● Data supplied
* * *

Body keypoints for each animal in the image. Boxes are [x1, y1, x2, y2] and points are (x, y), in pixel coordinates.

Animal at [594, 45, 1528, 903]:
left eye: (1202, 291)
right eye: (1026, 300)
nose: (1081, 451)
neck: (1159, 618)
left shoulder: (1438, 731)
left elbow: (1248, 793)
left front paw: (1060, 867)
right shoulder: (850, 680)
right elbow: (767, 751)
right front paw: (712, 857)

* * *

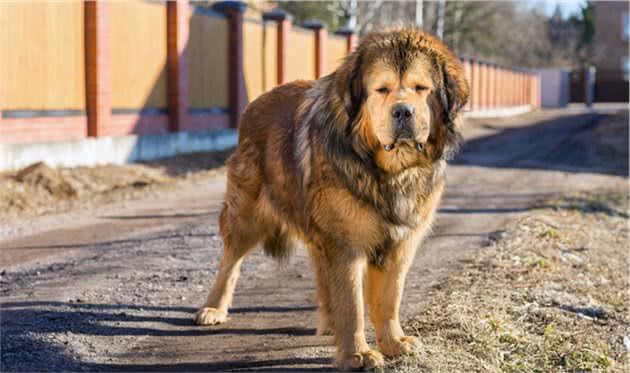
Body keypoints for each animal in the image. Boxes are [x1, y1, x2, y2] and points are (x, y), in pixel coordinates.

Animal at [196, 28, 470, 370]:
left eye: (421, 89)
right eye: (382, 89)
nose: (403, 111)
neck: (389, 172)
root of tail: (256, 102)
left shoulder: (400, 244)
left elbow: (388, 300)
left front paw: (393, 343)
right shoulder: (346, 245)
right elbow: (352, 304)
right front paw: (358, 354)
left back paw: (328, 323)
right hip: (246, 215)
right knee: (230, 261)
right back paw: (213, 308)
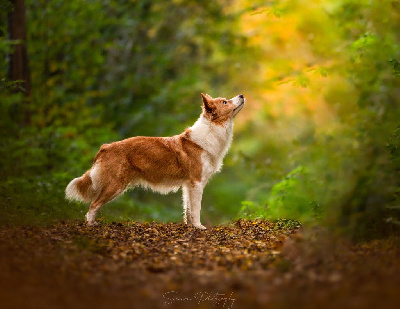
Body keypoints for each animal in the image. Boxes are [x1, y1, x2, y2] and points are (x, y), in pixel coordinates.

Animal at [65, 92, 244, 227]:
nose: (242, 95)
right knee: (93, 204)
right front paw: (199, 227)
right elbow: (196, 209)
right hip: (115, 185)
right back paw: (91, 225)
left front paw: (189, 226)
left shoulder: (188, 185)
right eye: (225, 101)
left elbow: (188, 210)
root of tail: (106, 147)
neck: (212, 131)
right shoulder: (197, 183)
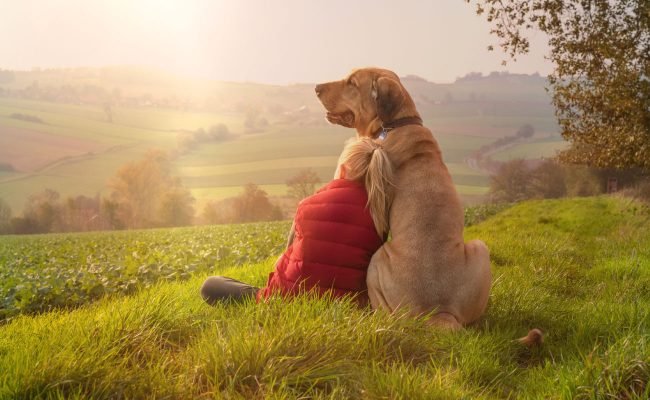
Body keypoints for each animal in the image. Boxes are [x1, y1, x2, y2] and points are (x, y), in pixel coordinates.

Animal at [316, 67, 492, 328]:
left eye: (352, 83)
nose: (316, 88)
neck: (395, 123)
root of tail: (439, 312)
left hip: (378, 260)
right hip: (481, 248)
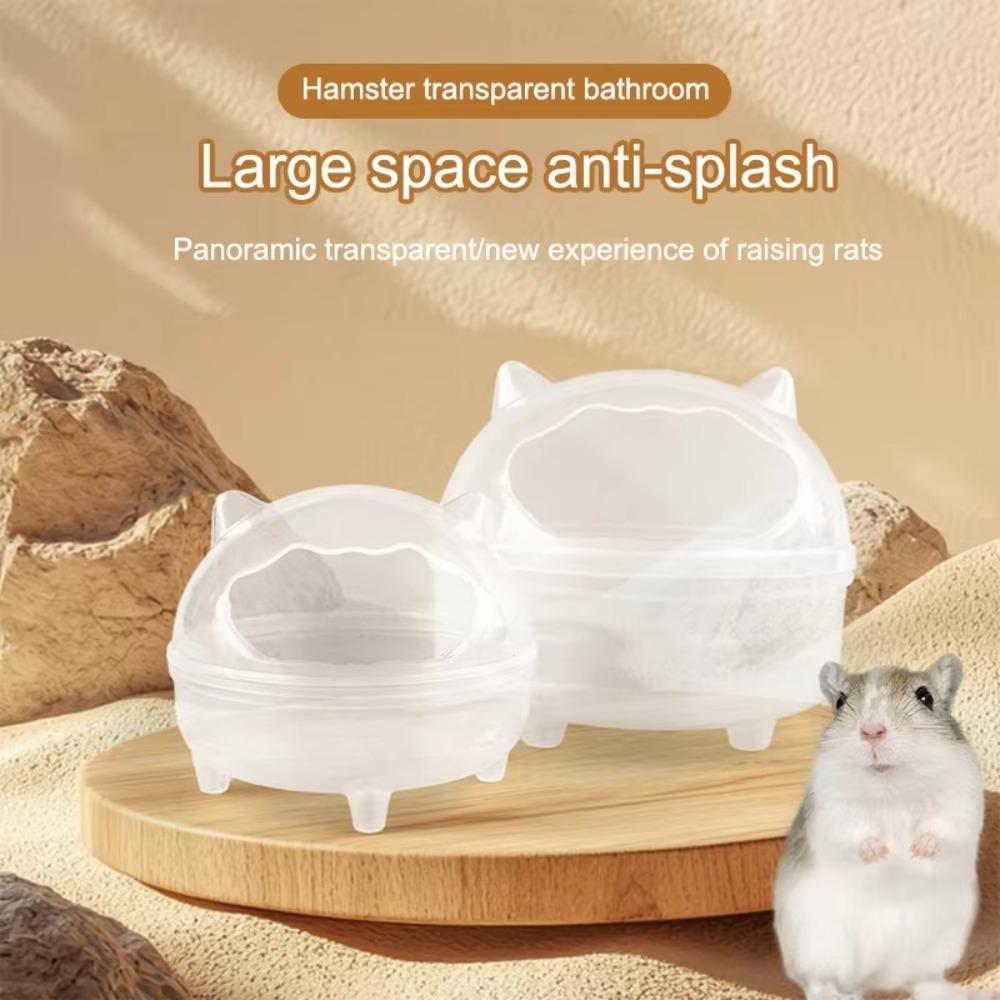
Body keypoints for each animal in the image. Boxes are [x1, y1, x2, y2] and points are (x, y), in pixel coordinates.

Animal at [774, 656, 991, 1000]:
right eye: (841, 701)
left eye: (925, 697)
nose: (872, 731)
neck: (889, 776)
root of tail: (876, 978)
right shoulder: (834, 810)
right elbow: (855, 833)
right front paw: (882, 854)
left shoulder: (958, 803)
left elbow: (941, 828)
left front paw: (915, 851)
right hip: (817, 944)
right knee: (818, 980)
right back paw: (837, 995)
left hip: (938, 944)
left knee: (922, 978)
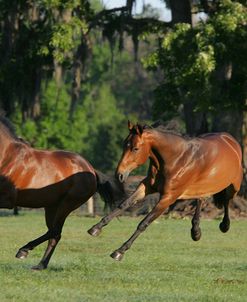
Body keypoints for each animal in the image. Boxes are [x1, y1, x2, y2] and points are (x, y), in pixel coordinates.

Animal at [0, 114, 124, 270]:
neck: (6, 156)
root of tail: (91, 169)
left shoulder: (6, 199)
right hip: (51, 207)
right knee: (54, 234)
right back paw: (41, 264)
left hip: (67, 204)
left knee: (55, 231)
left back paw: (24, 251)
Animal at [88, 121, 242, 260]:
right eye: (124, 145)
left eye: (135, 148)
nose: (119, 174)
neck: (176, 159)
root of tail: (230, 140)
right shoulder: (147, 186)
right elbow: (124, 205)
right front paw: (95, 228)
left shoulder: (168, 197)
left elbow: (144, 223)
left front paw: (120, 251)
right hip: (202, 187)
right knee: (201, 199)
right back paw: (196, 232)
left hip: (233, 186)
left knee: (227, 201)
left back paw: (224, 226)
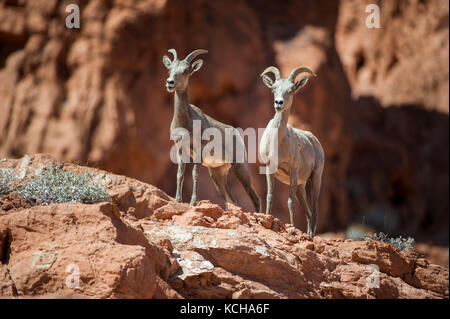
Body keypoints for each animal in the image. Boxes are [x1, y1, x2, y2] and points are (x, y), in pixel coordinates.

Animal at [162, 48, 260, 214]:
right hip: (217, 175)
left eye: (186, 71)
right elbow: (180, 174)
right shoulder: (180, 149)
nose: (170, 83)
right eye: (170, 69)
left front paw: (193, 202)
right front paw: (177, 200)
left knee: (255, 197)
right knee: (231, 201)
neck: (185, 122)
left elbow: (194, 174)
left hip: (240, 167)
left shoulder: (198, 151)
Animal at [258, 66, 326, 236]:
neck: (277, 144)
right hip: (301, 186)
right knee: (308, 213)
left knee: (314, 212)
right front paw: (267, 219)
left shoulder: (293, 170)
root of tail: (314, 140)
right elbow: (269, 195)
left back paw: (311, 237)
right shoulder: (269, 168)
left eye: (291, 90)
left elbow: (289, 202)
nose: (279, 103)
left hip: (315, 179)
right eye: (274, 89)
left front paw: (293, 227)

* * *

● Problem to solve
Your task is to collect every line above that contains the word "back".

● Task output
left back paw: (328, 323)
right back paw: (213, 308)
right back paw: (91, 225)
right back paw: (837, 995)
right back paw: (41, 264)
left back paw: (24, 251)
right back paw: (196, 232)
left back paw: (224, 226)
left back paw: (311, 237)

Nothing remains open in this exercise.